**Task to complete:** In the congratulations thread, what does slavetoabunny say the household at least has?

**Passage for review:**
============================================================
Congratulations! A Boy! (Well, there is something to be said for consistancy!). As long as you are healthy and feeling well... blessings to you and your husband... (ya know, it's all his fault... you had nuthin to do with selecting the sex... LOL!)


----------



## Becca (Jul 8, 2008)

Aww Congrats!


----------



## Luvmyzoocrew (Jul 8, 2008)

*BlueGiants wrote: *


> Congratulations! A Boy! (Well, there is something to be said for consistancy!). As long as you are healthy and feeling well... blessings to you and your husband... (ya know, it's all his fault... you had nuthin to do with selecting the sex... LOL!)


i had to laugh at the consistency thing,lol. I did blame him ,lol!!!!!!


----------



## drunkenbunnyhugger (Jul 8, 2008)

Congrats! another boy to the bunch!


----------



## slavetoabunny (Jul 8, 2008)

Well, at least you have a female rabbit in the house! Congratulations on your new son.


----------



## Luvmyzoocrew (Jul 8, 2008)

*slavetoabunny wrote: *


> Well, at least you have a female rabbit in the house! Congratulations on your new son.
============================================================
**Source material:**
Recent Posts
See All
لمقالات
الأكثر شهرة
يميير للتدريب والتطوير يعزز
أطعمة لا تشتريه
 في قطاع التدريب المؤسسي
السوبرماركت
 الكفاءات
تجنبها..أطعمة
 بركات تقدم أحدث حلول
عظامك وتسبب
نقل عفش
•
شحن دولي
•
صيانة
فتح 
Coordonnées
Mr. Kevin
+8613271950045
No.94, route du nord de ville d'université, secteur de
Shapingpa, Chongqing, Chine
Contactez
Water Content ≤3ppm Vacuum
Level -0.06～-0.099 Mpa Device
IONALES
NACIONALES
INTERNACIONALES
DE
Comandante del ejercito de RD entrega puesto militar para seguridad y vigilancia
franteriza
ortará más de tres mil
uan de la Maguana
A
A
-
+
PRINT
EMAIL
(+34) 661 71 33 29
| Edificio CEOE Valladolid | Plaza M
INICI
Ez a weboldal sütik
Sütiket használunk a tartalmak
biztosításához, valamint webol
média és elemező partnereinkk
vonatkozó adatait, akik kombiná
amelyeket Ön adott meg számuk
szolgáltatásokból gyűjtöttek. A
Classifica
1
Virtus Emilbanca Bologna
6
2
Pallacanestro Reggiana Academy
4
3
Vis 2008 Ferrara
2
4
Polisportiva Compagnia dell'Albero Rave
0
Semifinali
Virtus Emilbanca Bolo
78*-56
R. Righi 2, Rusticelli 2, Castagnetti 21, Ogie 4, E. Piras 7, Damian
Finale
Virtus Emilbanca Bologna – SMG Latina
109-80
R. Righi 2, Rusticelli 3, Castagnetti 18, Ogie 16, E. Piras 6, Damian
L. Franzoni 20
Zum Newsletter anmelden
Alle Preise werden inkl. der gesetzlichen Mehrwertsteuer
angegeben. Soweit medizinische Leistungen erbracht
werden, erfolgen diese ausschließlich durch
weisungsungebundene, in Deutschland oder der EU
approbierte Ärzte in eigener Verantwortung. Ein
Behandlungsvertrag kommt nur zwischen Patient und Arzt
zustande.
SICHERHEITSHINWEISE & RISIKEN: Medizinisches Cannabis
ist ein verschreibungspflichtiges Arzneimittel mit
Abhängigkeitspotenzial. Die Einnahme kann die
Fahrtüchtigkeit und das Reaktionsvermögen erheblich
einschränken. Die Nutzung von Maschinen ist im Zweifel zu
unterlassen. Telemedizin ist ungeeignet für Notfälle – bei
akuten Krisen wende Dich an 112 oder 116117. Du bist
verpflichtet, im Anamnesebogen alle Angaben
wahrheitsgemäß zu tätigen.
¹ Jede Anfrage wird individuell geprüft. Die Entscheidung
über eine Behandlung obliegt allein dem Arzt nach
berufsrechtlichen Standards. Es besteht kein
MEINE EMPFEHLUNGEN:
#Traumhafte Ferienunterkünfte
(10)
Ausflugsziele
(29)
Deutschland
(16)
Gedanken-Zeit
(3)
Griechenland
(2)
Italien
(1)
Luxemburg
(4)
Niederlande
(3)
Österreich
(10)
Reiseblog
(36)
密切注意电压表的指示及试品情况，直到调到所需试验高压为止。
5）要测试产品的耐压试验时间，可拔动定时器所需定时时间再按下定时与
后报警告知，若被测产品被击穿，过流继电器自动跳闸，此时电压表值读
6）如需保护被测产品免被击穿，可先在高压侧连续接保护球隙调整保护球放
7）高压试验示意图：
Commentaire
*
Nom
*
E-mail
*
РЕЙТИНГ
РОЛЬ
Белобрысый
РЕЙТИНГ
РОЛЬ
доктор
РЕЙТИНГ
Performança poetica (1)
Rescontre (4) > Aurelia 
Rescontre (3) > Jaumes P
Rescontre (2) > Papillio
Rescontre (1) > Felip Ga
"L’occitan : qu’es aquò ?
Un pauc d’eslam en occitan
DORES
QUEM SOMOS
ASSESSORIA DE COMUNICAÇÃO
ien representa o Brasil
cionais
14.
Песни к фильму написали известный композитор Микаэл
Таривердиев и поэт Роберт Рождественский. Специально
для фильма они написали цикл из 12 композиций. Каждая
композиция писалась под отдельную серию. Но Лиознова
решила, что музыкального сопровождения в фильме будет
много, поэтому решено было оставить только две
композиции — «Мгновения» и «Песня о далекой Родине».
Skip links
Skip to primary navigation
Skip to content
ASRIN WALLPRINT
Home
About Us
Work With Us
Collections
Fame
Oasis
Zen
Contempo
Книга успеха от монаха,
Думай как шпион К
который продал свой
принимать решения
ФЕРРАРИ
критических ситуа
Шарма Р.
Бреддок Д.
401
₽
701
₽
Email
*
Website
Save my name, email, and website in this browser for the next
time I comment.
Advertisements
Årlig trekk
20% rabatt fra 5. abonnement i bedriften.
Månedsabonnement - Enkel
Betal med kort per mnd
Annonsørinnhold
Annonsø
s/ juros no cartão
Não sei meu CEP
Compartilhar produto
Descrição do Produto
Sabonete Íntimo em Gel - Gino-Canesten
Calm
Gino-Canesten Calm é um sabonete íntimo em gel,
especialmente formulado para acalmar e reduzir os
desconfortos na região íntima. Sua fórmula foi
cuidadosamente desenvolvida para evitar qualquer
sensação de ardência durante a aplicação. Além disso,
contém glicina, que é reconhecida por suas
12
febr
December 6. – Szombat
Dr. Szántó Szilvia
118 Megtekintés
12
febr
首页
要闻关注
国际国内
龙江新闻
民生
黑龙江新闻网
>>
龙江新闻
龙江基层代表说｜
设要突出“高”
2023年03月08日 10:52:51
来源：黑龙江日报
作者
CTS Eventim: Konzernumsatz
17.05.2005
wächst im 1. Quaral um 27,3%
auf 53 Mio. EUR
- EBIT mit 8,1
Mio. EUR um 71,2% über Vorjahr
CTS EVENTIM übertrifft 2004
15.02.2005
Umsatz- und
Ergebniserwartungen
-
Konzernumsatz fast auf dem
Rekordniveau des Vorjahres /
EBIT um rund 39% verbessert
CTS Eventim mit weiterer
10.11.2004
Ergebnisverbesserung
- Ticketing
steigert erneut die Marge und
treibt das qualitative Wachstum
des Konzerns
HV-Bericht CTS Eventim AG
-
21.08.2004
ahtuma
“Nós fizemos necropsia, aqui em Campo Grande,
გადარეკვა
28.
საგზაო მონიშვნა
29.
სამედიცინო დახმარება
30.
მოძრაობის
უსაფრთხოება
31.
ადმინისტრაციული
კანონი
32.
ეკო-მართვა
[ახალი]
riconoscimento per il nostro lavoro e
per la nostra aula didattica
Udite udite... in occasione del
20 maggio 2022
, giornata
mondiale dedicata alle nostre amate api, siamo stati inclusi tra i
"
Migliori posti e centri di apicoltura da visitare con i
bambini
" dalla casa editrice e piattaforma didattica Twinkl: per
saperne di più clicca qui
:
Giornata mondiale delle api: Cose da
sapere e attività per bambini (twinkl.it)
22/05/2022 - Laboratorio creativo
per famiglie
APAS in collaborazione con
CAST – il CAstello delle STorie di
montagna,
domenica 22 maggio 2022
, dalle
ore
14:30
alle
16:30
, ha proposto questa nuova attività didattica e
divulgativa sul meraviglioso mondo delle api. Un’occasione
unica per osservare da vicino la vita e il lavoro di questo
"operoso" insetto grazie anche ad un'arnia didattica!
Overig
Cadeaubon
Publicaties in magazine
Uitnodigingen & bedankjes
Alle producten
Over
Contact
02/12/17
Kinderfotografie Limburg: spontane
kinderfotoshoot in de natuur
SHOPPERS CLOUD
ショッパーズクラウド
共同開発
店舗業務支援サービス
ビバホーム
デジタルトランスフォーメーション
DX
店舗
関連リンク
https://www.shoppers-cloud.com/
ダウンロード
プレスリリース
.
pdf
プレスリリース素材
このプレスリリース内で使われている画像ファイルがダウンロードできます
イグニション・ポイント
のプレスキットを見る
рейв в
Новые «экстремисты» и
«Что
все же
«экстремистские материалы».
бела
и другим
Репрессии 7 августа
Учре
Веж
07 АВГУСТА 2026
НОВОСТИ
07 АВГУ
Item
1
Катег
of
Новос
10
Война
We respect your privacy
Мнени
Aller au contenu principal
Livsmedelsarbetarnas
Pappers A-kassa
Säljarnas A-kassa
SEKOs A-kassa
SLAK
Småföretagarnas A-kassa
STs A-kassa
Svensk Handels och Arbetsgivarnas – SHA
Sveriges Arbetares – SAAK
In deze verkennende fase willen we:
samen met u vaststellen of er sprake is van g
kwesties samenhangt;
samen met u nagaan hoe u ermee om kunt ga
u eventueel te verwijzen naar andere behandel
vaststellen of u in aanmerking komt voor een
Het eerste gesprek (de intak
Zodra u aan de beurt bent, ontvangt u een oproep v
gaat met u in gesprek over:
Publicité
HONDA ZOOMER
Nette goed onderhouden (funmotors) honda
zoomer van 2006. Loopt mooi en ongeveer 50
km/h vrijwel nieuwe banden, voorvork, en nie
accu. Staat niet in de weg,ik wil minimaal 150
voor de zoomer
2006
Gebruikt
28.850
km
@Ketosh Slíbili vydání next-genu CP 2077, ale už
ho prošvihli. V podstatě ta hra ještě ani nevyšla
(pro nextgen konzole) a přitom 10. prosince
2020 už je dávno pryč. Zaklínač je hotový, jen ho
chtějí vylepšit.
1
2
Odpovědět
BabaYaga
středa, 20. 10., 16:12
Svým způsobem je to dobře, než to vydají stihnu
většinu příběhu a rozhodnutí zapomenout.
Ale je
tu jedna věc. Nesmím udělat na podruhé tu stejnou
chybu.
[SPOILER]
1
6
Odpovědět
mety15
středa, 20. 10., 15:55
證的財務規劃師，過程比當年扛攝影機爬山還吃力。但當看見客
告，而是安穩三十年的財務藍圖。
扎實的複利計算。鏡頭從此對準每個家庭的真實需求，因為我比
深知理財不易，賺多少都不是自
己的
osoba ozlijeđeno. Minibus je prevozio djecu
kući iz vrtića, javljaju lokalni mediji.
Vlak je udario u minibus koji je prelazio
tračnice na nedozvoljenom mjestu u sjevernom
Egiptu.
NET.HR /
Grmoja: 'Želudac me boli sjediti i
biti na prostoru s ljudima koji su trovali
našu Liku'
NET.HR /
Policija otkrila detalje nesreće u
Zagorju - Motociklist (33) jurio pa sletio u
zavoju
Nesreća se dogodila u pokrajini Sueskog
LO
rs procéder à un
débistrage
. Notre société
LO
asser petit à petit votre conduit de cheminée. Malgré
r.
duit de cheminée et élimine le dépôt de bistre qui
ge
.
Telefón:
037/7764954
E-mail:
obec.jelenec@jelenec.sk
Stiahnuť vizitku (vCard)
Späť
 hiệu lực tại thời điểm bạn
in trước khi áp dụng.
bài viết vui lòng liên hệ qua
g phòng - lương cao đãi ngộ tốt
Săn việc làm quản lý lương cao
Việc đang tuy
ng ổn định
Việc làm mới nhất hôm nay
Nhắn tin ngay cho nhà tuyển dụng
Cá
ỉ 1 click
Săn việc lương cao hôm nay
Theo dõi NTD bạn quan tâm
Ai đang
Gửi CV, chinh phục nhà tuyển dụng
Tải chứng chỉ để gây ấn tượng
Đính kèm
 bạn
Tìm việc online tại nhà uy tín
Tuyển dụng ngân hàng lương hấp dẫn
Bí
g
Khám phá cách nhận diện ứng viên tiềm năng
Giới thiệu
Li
============================================================
**Written answer:** A female rabbit.